- QUESTIONS ON THE MATERIAL:
- A) Transcribe the passage of the article on Russia's presidential election, everything from "Talk long enough" down to "from Putin’s Russia.".
- B) In the rows, restate word for word everything from the line that contains "Number of games, Achievement total" down to the line that contains "Rank the series by their average", including both of those lines.

- SELECTED TEXT:
What to watch in Russia’s stage-managed presidential ‘election’

Talk long enough and eventually a truth will slip out. “Our presidential election is not really democracy, it is costly bureaucracy,” Kremlin spokesman Dmitry Peskov told the New York Times in August about Russia’s upcoming presidential election. While Russia retains many of the visual markers of democracy—campaign commercials, candidate debates, and election volunteers—Russian elections completely lack the competitive nature of a true democracy. The outcome is not in doubt; Russian President Vladimir Putin will assuredly be reelected following the March 15-17 vote. But there are still aspects of this exercise in “costly bureaucracy” that are worth watching for signs of what to expect next from Putin’s Russia.

How much will Putin ‘win’ by?

Putin and his regime have ensured that this year’s Russian presidential election is a carefully stage-managed affair. There are four candidates who have been allowed on the ballot, including Putin. Putin’s three challengers offer nothing but an unenergetic and unthreatening alternative to the current regime. Despite the multiplicity of parties and candidates, all are handpicked members of the loyal opposition, all support Russia’s deadly war on Ukraine, and none offers a real challenge to Putin.

[Chart analysis data]
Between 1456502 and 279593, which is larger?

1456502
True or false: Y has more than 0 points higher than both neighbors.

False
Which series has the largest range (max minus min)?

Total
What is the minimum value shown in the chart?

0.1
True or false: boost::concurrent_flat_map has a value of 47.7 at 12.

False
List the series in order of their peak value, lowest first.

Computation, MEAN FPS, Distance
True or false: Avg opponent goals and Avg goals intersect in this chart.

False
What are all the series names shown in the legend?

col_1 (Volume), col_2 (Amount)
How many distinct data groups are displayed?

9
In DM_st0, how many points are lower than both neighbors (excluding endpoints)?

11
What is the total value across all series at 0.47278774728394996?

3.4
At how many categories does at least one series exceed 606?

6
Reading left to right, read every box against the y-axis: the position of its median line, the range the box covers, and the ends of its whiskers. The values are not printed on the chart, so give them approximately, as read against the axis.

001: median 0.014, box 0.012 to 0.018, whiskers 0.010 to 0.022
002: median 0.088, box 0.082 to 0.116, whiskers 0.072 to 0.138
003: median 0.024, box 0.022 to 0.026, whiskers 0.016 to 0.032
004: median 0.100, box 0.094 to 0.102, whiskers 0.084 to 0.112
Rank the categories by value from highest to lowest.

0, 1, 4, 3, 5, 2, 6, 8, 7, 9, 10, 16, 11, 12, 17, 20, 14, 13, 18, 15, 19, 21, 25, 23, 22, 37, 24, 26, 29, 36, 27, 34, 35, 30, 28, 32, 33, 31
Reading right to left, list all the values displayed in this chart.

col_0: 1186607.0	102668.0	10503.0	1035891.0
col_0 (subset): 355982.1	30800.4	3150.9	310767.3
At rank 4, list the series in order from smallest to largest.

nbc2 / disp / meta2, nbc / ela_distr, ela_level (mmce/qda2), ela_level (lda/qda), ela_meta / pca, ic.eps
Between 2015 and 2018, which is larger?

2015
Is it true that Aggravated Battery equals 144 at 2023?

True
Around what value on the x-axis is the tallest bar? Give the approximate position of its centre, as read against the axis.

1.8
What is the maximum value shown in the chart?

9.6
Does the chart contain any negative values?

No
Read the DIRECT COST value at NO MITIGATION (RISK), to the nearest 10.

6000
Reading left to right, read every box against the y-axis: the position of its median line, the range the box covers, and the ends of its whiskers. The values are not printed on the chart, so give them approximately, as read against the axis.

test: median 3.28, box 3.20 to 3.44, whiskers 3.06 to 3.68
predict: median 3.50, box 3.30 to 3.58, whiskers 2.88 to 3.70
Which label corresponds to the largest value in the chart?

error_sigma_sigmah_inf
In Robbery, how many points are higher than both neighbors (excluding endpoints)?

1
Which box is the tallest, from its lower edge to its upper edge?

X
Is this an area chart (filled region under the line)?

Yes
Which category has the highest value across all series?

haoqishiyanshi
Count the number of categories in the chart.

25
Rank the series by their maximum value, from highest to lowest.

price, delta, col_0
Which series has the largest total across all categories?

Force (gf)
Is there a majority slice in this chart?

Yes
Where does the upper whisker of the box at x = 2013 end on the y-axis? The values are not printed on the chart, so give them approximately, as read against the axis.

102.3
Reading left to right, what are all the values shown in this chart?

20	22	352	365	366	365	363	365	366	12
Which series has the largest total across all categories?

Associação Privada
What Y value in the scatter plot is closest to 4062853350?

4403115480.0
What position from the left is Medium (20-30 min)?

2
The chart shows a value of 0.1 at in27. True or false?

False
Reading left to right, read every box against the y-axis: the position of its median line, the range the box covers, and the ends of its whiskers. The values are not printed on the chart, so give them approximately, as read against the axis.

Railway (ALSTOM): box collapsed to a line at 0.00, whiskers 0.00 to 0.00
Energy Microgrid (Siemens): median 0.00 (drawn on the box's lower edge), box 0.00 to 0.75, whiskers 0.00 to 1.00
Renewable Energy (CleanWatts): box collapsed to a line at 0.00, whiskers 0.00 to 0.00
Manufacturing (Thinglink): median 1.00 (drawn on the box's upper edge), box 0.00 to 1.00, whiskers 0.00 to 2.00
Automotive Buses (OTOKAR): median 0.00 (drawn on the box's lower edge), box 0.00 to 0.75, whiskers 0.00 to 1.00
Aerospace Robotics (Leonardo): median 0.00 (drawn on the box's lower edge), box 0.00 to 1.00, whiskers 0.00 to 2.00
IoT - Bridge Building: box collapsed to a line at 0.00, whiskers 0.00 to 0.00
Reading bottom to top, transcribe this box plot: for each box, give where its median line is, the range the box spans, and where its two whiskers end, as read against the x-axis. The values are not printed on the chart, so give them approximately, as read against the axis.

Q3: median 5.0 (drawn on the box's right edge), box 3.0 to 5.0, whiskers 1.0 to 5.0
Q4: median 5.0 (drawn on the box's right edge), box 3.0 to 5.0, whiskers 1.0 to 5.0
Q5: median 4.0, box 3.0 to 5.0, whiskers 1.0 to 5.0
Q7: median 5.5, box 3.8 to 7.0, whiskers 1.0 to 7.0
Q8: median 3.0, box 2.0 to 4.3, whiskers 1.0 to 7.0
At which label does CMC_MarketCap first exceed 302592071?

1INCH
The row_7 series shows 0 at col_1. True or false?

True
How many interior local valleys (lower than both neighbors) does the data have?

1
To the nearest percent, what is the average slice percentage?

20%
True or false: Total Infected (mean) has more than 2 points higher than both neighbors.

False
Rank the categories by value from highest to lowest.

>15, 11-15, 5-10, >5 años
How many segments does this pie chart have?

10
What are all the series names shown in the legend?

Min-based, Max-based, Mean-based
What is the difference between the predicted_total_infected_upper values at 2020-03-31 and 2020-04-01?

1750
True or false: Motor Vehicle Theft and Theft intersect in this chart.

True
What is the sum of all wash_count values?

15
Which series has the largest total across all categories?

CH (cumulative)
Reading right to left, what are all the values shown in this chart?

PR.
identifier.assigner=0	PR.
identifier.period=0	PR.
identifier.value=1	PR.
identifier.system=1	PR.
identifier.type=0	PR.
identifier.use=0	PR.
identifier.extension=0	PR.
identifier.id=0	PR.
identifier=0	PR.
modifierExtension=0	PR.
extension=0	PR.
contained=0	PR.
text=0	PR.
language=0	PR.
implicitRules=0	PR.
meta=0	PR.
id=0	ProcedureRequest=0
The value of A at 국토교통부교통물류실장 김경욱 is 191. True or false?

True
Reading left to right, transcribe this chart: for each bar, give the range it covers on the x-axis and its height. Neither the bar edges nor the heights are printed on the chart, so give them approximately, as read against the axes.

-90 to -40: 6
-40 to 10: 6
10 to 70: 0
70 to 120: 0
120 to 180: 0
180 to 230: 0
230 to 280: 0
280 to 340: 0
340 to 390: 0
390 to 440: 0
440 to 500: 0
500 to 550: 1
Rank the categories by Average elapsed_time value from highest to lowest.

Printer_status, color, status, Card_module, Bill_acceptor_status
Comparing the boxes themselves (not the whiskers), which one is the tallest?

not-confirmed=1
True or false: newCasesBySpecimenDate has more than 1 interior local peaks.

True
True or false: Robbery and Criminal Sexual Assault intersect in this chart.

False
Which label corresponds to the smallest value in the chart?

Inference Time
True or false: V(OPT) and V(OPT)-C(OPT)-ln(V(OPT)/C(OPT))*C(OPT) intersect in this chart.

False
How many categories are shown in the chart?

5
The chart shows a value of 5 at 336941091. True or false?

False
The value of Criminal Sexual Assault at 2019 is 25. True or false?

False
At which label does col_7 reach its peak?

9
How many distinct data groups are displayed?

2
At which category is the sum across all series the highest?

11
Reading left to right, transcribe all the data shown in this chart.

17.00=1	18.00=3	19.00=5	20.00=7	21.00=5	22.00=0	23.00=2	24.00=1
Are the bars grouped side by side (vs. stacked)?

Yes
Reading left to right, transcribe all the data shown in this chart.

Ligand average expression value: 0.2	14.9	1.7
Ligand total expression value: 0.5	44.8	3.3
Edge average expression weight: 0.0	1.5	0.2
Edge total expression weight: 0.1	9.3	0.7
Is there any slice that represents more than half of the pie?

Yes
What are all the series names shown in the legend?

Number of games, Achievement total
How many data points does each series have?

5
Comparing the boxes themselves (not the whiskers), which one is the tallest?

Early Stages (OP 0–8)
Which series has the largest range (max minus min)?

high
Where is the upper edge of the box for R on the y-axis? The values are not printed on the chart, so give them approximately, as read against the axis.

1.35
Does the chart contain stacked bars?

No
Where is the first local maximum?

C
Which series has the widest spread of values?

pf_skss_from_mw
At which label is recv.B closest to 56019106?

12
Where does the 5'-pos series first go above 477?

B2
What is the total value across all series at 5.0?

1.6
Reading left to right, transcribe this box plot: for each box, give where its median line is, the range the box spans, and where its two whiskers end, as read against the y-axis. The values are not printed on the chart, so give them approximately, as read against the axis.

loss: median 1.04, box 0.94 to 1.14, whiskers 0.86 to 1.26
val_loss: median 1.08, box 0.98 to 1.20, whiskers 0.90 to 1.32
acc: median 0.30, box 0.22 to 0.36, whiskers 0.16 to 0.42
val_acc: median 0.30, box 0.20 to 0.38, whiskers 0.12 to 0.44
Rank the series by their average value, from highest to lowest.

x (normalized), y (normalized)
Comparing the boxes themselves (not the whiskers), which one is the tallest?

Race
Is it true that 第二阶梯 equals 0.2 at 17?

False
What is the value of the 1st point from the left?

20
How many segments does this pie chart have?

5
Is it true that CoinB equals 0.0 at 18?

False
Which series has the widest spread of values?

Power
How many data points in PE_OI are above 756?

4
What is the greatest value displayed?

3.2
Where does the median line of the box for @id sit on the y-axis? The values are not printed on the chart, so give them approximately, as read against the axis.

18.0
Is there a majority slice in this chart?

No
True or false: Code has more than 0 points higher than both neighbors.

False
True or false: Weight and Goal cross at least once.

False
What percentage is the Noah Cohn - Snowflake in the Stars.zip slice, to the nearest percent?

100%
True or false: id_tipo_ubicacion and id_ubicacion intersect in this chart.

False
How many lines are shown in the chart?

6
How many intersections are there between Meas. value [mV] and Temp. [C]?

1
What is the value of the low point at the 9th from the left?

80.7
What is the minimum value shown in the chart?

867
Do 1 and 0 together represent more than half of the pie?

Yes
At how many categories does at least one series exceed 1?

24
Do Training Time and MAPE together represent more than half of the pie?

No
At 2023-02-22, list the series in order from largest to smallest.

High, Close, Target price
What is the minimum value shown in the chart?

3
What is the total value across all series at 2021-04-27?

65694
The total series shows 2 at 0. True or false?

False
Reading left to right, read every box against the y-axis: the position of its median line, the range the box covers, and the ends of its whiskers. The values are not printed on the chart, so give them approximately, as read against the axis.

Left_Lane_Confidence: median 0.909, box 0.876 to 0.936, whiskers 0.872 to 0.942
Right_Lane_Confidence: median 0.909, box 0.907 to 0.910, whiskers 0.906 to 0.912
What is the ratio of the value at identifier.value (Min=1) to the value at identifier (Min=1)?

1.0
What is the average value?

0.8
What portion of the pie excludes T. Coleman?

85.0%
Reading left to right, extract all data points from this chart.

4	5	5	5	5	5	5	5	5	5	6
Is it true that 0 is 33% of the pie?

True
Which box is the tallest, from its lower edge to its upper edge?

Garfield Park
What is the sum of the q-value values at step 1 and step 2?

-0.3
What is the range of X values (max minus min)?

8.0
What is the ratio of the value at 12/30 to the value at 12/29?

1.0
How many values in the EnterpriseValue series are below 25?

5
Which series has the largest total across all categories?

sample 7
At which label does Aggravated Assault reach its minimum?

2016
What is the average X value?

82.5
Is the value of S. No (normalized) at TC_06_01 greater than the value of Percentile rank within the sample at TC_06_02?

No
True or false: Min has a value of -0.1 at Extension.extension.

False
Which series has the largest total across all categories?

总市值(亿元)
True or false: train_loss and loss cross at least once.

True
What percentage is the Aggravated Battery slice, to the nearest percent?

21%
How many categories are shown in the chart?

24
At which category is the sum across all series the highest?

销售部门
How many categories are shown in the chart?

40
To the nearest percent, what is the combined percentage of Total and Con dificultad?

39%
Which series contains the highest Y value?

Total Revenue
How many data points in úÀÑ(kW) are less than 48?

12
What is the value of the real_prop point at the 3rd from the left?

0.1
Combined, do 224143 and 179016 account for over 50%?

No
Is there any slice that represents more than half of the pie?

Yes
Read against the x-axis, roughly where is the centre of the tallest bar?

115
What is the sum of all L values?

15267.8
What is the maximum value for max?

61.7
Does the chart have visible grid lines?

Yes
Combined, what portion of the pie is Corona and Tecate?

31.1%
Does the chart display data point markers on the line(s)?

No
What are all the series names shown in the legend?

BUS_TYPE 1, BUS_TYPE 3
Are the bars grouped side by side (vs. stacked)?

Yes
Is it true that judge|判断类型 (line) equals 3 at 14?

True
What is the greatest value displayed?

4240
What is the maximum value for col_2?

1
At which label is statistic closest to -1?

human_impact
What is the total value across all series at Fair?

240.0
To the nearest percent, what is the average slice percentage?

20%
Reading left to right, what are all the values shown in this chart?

- EXERCISE ANSWERS:
- A)
Talk long enough and eventually a truth will slip out. “Our presidential election is not really democracy, it is costly bureaucracy,” Kremlin spokesman Dmitry Peskov told the New York Times in August about Russia’s upcoming presidential election. While Russia retains many of the visual markers of democracy—campaign commercials, candidate debates, and election volunteers—Russian elections completely lack the competitive nature of a true democracy. The outcome is not in doubt; Russian President Vladimir Putin will assuredly be reelected following the March 15-17 vote. But there are still aspects of this exercise in “costly bureaucracy” that are worth watching for signs of what to expect next from Putin’s Russia.

- B)
Number of games, Achievement total
How many data points does each series have?

5
Comparing the boxes themselves (not the whiskers), which one is the tallest?

Early Stages (OP 0–8)
Which series has the largest range (max minus min)?

high
Where is the upper edge of the box for R on the y-axis? The values are not printed on the chart, so give them approximately, as read against the axis.

1.35
Does the chart contain stacked bars?

No
Where is the first local maximum?

C
Which series has the widest spread of values?

pf_skss_from_mw
At which label is recv.B closest to 56019106?

12
Where does the 5'-pos series first go above 477?

B2
What is the total value across all series at 5.0?

1.6
Reading left to right, transcribe this box plot: for each box, give where its median line is, the range the box spans, and where its two whiskers end, as read against the y-axis. The values are not printed on the chart, so give them approximately, as read against the axis.

loss: median 1.04, box 0.94 to 1.14, whiskers 0.86 to 1.26
val_loss: median 1.08, box 0.98 to 1.20, whiskers 0.90 to 1.32
acc: median 0.30, box 0.22 to 0.36, whiskers 0.16 to 0.42
val_acc: median 0.30, box 0.20 to 0.38, whiskers 0.12 to 0.44
Rank the series by their average value, from highest to lowest.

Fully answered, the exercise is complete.